Musk responded with, “Yeah.”
Hey @elonmusk, can we get the air suspension in Model S/X to automatically raise quickly if the car detects a dip in the road ahead and then remember the location for next time? Would be an awesome feature to have!
BLKMDL3’s tweet received quite a bit of attention.
Tesla has recently rolled out updates to improve a vehicle’s ability to raise and lower its suspension when arriving at a specific location. This is so the vehicle doesn’t scuff the pavement and cause damage to its underbody.
Since Musk stated that he hasn’t thought about vehicle-to-vehicle communication or how it would be done, we don’t anticipate this feature rolling out anytime soon.

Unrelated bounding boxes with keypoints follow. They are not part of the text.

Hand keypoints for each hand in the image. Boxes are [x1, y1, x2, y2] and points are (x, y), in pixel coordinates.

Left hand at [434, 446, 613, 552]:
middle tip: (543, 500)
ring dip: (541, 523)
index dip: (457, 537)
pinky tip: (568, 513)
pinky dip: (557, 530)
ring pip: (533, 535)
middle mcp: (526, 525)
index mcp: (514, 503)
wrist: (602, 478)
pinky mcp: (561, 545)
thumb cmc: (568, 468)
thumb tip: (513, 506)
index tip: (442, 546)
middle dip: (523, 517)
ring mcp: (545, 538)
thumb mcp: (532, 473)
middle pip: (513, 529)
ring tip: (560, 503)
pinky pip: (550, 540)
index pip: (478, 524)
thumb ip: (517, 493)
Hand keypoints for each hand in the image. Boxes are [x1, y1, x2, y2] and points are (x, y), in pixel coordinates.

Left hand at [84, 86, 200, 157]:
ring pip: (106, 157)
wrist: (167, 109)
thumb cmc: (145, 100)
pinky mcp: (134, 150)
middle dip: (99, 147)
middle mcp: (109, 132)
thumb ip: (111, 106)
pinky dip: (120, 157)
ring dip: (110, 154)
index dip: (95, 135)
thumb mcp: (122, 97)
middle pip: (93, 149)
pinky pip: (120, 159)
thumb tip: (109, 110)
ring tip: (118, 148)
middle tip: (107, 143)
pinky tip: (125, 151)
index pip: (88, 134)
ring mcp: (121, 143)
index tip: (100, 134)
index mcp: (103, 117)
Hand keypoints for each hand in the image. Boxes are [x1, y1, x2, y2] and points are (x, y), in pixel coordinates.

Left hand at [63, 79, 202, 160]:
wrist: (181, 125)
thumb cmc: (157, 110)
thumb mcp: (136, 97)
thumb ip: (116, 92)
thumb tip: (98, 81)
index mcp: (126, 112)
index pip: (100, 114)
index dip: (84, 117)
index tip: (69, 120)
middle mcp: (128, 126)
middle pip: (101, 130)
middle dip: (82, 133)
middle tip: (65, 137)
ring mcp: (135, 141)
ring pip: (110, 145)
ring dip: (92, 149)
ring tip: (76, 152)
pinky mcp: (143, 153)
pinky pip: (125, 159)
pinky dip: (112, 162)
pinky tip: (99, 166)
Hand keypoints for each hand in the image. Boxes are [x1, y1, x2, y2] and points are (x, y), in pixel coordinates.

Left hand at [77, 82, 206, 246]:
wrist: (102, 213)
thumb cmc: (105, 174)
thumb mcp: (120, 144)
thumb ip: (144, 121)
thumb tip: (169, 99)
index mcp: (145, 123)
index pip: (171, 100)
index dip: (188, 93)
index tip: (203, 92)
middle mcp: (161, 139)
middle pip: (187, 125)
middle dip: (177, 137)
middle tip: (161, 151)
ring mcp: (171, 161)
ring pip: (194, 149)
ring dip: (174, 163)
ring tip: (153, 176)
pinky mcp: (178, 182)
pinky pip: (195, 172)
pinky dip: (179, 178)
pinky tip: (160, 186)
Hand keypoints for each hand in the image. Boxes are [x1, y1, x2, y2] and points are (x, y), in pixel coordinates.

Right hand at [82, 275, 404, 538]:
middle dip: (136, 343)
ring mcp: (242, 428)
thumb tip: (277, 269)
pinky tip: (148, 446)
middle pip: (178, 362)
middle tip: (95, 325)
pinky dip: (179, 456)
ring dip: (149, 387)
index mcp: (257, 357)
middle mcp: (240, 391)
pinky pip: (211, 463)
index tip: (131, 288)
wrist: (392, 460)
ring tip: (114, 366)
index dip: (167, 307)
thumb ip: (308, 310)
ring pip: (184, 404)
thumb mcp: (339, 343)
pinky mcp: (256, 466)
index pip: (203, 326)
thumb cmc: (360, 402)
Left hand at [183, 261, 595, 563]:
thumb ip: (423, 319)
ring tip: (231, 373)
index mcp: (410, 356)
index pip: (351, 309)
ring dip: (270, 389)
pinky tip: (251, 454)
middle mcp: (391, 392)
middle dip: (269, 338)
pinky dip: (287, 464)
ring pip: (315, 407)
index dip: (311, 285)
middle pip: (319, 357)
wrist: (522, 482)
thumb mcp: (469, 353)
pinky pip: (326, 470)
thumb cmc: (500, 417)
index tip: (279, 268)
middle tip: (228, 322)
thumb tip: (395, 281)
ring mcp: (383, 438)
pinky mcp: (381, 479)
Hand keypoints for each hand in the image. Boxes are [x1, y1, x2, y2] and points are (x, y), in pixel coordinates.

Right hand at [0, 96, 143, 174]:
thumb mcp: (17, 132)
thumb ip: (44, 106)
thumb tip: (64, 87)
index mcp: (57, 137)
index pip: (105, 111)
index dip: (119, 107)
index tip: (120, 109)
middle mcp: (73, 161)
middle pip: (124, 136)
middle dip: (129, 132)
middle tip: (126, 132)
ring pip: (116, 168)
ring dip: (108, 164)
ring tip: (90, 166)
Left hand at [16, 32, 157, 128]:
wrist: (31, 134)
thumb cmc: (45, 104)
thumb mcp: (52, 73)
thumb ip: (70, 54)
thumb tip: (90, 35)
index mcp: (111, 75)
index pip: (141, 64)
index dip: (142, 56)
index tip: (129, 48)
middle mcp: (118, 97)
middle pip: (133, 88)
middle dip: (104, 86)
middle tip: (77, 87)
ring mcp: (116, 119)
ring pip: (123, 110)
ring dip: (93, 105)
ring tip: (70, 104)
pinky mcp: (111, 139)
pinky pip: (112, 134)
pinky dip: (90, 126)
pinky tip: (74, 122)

However, we can hope that it gets added to the pipeline of upcoming features due to its seemingly positive reception and want for it. This could also increase the safety of Tesla’s vehicles, even though they’re already the safest cars on the road.

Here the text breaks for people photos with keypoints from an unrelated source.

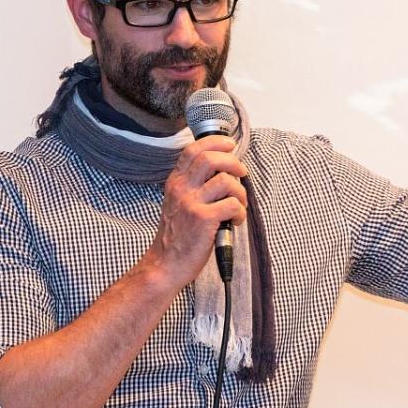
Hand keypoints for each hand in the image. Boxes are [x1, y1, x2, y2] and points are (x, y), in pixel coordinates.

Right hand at [150, 135, 247, 288]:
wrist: (165, 265)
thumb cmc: (177, 236)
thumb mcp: (178, 203)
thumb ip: (193, 185)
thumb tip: (223, 171)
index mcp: (175, 182)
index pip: (192, 150)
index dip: (214, 142)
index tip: (229, 145)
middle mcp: (181, 189)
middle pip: (210, 158)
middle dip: (233, 162)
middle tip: (241, 173)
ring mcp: (191, 203)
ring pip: (225, 181)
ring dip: (240, 191)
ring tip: (239, 204)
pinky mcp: (203, 219)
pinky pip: (232, 204)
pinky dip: (240, 212)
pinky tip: (236, 221)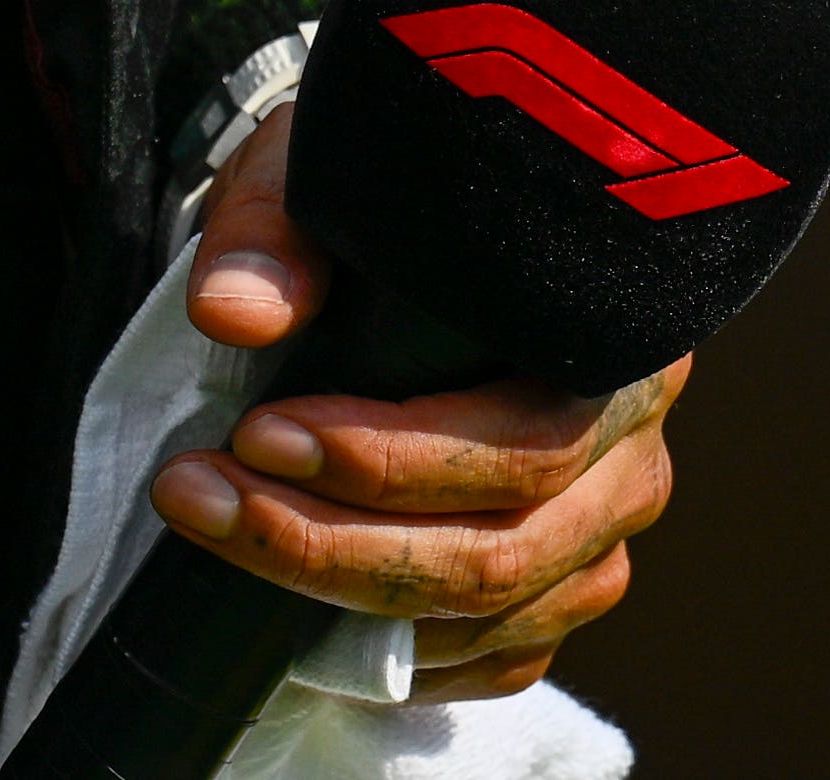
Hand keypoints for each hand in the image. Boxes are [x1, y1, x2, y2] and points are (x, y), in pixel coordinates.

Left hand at [147, 94, 685, 702]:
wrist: (429, 230)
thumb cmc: (390, 203)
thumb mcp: (327, 171)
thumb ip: (277, 232)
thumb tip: (232, 314)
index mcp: (614, 340)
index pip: (520, 438)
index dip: (386, 458)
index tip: (256, 430)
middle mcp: (633, 451)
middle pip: (500, 550)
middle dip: (328, 539)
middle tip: (197, 490)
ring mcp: (606, 534)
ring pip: (493, 612)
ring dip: (335, 595)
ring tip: (212, 523)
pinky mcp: (569, 590)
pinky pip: (500, 659)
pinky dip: (395, 652)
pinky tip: (296, 612)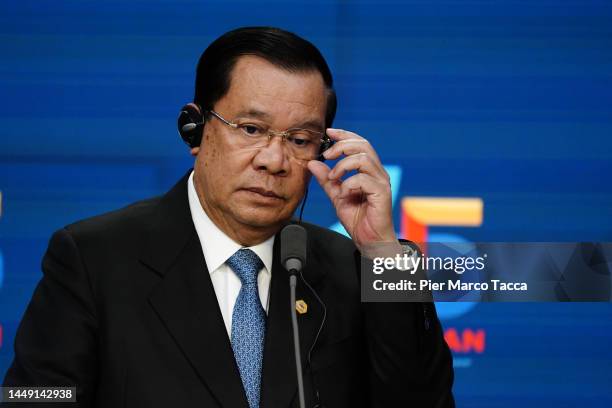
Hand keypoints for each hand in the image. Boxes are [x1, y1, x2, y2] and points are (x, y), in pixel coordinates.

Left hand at [307, 128, 397, 252]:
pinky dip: (348, 184)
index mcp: (369, 170)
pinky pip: (363, 179)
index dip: (344, 135)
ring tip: (334, 178)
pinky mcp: (382, 193)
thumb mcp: (336, 196)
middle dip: (342, 145)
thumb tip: (312, 163)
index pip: (359, 143)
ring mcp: (381, 182)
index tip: (328, 132)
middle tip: (327, 155)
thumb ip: (327, 180)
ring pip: (364, 158)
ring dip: (343, 165)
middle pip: (363, 145)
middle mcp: (378, 172)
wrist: (369, 241)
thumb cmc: (358, 219)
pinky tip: (343, 194)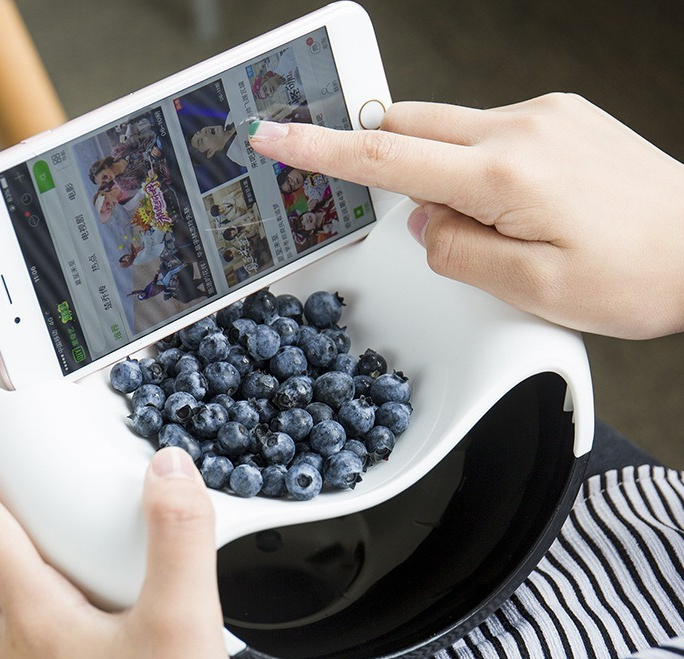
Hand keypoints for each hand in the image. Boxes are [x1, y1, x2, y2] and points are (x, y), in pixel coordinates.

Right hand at [250, 94, 683, 338]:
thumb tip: (421, 224)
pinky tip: (515, 209)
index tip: (274, 135)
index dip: (319, 148)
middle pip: (410, 126)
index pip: (384, 154)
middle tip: (430, 224)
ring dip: (441, 178)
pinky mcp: (559, 118)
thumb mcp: (530, 290)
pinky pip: (486, 134)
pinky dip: (475, 170)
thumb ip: (457, 252)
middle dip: (389, 167)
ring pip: (448, 132)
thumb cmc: (637, 274)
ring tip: (498, 230)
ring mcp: (543, 115)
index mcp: (504, 174)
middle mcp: (521, 127)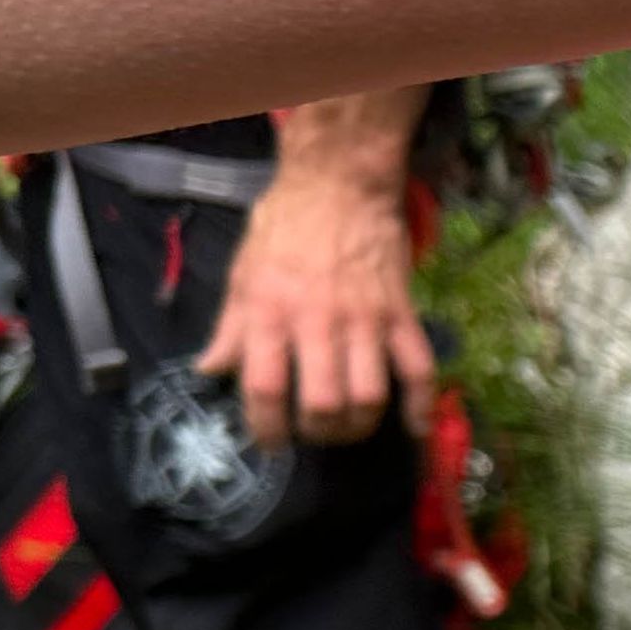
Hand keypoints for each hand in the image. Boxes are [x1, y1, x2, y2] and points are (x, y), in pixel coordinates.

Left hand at [196, 89, 431, 449]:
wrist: (339, 186)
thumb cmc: (284, 228)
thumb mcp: (242, 273)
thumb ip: (230, 328)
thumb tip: (210, 372)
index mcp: (270, 312)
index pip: (266, 389)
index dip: (266, 429)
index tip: (270, 443)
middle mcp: (317, 321)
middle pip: (324, 404)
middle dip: (318, 433)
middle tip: (314, 432)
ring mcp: (365, 320)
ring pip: (370, 395)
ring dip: (361, 425)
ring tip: (350, 426)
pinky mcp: (401, 313)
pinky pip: (418, 368)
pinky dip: (420, 405)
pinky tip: (412, 427)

It would be nice for vehicles within a 5-10 mile radius to notify one another of a construction zone, or accident, similar to Waze. This would allow the vehicle to reroute to a more efficient route or handle the situation accordingly. Going a step further, it would be exceptionally cool to see snapshots or videos of the upcoming situation by seeing a “hotspot” in maps, similar to how Snapchat shows hotspots, that are recorded via the vehicle’s cameras to more accurately prepare for it. But this may open a can of worms in regards to privacy.
Turning Tesla’s fleet into a mobile social network may go against Musk’s vision. He’s stated before that any user input in the vehicle should be considered an error, so having an interactive feature such as this may not be in Tesla’s deck of cards.